Katakan itu C.I.N.T.A?

Posted on December 5, 2011

0


Hubungan antara pria dan wanita, dari masa ke masa, merupakan hubungan yang rumit. Terutama bila berkaitan dengan perasaan antara pria dan wanita yaitu cinta. Banyak lagu-lagu bertema cinta, booming dan slalu disukai oleh semua orang, dari musik kebarat-baratan atau ketimur-timuran. Tetapi di balik itu semua, terdapat unsur yang kompleks dari hubungan tersebut. Dan agar hubungan tersebut menjadi hubungan yang baik dan mendukung manusia itu sendiri yaitu antara pria dan wanita, maka haruslah pria dan wanita tersebut bijak dalam menyingkapi hubungan mereka sebelum mereka memilih mengatakan bahwa hubungan mereka adalah CINTA.

CINTA menurut saya, adalah suatu perasaan yang timbul dari dalam hati manusia dimana perasaan tersebut merupakan perasaan memberi yang tulus tanpa mengharapkan balasan, meskipun sebenarnya defenisi cinta tidak dapat di batasi hanya dengan defenisi ini karena mungkin masih banyak kata lain lagi yang lebih tepat mengartikannya. Tetapi saat ini, defenisi saya yang akan kita pakai. Semua orang mengharapkan mendapatkan cinta dan juga menginginkan memiliki objek cinta. Tetapi seringnya banyak orang terjebak dengan persepsi cinta yang salah karena mereka menganggap mereka telah menemukan objek cinta mereka yang ternyata pada kenyataannya objek cinta mereka adalah semu.

Mungkin saya bisa mencontohkannya dalam situasi ini:
X adalah seorang wanita dan Y adalah seorang pria.
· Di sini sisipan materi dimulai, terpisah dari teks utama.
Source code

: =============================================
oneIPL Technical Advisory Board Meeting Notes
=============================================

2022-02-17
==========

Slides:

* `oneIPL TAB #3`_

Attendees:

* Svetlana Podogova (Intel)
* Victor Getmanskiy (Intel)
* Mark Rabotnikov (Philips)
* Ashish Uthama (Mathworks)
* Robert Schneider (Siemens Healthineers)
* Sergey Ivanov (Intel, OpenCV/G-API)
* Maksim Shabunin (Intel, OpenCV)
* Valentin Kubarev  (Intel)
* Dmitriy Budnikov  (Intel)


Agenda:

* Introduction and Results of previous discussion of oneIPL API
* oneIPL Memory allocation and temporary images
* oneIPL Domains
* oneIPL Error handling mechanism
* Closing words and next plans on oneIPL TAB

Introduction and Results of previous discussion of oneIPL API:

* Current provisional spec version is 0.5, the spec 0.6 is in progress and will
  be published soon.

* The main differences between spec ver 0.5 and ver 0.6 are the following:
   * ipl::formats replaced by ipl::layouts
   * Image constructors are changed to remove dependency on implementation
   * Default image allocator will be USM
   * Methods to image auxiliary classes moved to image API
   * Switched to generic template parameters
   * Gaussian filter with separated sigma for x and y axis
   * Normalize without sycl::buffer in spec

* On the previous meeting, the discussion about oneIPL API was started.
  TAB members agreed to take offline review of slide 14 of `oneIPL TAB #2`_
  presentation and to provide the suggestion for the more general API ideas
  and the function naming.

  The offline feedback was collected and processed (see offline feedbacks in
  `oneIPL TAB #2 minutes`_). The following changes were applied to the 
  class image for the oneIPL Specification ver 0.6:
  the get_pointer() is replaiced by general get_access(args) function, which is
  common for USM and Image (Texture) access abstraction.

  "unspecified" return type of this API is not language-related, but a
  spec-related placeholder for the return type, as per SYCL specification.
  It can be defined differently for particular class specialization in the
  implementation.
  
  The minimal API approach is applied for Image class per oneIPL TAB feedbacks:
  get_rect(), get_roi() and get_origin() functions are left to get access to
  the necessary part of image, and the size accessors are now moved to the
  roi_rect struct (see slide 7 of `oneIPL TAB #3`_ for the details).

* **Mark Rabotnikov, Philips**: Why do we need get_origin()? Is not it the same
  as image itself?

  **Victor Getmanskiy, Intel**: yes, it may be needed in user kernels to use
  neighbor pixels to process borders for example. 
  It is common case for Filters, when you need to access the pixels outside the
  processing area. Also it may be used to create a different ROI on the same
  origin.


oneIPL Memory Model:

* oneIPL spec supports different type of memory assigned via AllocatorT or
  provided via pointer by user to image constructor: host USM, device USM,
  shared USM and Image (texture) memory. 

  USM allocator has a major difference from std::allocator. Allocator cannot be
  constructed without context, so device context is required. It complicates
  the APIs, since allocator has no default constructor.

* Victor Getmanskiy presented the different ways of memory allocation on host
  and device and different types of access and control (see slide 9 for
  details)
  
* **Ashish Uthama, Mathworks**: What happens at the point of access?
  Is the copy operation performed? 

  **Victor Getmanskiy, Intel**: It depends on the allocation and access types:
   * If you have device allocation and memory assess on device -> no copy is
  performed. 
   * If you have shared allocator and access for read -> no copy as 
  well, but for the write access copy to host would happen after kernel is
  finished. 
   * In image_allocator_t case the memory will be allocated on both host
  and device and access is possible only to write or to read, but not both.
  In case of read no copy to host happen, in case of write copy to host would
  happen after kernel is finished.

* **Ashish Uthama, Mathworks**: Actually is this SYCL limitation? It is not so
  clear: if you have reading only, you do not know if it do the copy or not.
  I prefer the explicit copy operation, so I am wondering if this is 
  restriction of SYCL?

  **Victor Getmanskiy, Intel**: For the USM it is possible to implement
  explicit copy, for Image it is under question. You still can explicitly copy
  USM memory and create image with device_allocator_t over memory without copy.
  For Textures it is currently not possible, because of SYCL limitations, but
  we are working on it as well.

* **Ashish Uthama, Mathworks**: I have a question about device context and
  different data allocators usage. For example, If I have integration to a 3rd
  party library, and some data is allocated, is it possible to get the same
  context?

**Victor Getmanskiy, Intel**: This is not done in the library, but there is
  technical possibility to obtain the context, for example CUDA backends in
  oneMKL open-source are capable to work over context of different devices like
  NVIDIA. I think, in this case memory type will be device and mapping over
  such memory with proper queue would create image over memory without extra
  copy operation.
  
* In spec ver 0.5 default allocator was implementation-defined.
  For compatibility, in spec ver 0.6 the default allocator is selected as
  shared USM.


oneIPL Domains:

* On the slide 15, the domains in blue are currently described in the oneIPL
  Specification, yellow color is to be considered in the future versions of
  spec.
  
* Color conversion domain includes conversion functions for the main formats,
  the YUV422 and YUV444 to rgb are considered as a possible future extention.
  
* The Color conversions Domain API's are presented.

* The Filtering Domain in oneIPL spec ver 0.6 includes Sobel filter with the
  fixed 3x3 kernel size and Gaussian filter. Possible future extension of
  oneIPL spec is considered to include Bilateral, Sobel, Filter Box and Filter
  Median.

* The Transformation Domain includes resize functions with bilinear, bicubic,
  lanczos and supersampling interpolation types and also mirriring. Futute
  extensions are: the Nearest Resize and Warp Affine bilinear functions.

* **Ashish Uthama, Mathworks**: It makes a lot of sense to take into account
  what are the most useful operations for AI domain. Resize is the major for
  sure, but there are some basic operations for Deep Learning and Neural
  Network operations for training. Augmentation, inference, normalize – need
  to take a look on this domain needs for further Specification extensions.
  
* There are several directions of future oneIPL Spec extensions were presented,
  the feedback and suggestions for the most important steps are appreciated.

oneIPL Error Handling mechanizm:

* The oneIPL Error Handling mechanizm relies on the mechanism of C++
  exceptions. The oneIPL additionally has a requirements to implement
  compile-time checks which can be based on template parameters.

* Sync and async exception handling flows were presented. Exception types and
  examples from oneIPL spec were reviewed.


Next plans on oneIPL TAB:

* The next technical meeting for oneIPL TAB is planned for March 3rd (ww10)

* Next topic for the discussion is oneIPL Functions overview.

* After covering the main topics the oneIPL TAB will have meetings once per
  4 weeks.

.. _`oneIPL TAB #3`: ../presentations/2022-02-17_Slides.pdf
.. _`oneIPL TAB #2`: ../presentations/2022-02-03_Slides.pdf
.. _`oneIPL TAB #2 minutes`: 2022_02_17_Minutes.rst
X tipe yang tidak terlalu perduli mengenai hubungan romantis, tetapi meskipun begitu dia tetap berharap dapat menemukan seseorang yang menjadi teman hidupnya. Suatu ketika X dan Y saling berinteraksi dan akhirnya tertanam rasa ketertarikan. X merasa tertarik pada Y karena Y ‘SANGAT BAIK’ (hati-hati dengan kata ini).
X berperilaku A (sifat negatif) = Y mengatakan ‘tidak apa-apa’
X berperilaku B (tidak sengaja berbuat salah) = Y mengatakan ‘maafkan aku’
X berperilaku C (sengaja berbuat salah) = Y mengatakan ‘ini salahku’
X kemudian merasa Y sangat ‘Baik’, slalu mencoba mengerti, tidak pernah menyalahkan atau menghakimi X atas perilakunya meskipun X salah. Y telah menanamkan kepercayaan pada X bahwa hanya dialah yang bisa mengerti X. X mulai menyukai Y dan X mulai merespon Y dengan menanam rasa sayang, peduli dan tertarik pada Y disertai harapan Y akan selalu begitu pada X.

Tetapi pada kenyataannya, ketika Y melihat X mulai merespon ternyata Y mulai bersikap berbeda. Y mulai menuntut pada X. Keadaan menjadi terbalik:
X berperilaku A (sifat negatif) = Y mengatakan ‘sifatmu tidak bagus, aku tidak menyukainya. Rubah itu’
X berperilaku B (tidak sengaja berbuat salah) = Y mengatakan ‘kamu sangat ceroboh, aku kesal padamu’
X berperilaku C (sengaja berbuat salah) = Y mengatakan ‘kamu sangat tidak dewasa, aku kecewa padamu’
Perilaku yang berlawanan ini, dapat menyebabkan X menjadi bingung, ia mulai meragukan dirinya. Apa yang sedang terjadi? Apa salah dirinya hingga Y berubah? Jika X terus mengalami hal ini, maka dapat dipastikan X dapat mengalami stress karena timbulnya rasa cemas, ketidakpastian, ketidakkonsistenan dari hubungannya dengan Y. Masalah psikologis tersebut bila X tidak secepatnya menanganinya maka hal tersebut dapat menjadi gejala psikologis yang bisa berujung pada masalah fisik, seperti X merasa sakit kepala tanpa sebab, pusing, susah tidur, nafsu makan berlebihan/berkurang drastis, tidak bersemangat, dan sebagainya.

Jadi, bila bertemu dengan keadaan seperti ini, maka selesaikan secepatnya dan tangani secara baik dengan bantuan profesional atau dengan bantuan dukungan keluarga/sahabat/teman sebelum berujung pada masalah yang lebih serius dan juga berusahalah mencari penyelesaian dengan bantuan lain yaitu dengan membaca artikel atau kasus yang berhubungan dengan masalah tersebut dan ambil solusi yang dianggap baik untuk. Selamat mencoba untuk kamu-kamu yang galau karena ‘sesuatu’ yang kamu sebut itu C.I.N.T.A.